[Stored items from a collection]
━━━━━━━━━━━━━━━━━━━━━━━━━━━━━━

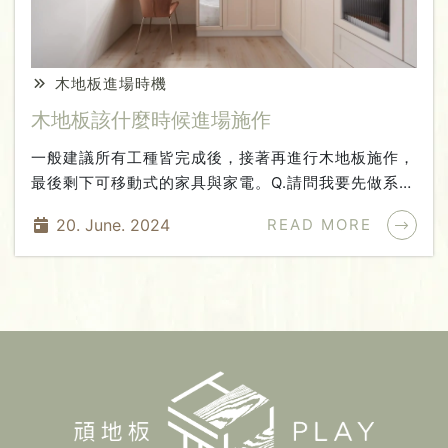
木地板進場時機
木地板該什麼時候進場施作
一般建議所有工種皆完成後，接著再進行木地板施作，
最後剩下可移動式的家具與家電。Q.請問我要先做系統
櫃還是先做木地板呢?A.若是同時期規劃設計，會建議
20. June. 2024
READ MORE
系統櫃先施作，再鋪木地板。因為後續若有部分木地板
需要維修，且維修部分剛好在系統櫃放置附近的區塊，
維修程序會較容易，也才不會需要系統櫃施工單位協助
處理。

━━━━━━━━━━━━━━━━━━━━━━━━━━━━━━

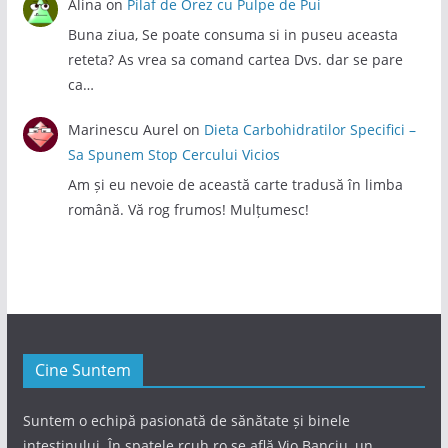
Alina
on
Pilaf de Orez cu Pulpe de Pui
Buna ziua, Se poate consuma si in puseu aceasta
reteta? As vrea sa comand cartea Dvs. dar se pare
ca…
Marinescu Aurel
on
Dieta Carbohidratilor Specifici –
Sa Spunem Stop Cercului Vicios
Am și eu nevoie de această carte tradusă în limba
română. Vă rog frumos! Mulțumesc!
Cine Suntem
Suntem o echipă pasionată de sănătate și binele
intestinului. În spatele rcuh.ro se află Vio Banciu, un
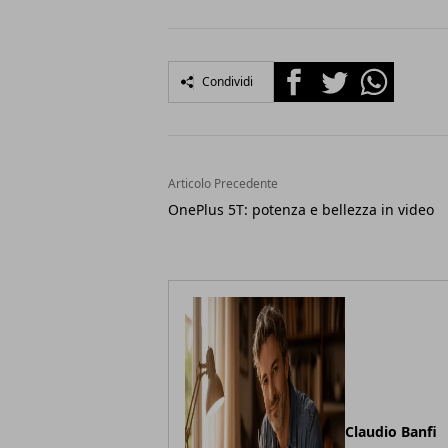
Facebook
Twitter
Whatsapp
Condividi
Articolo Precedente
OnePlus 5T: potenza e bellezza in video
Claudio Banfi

━━━━━━━━━━━━━━━━━━━━━━━━━━━━━━

#### Goal of the exercise
Copy out each line of the entries above that includes the word "Suntem".

#### Exercise response
Cine Suntem
Suntem o echipă pasionată de sănătate și binele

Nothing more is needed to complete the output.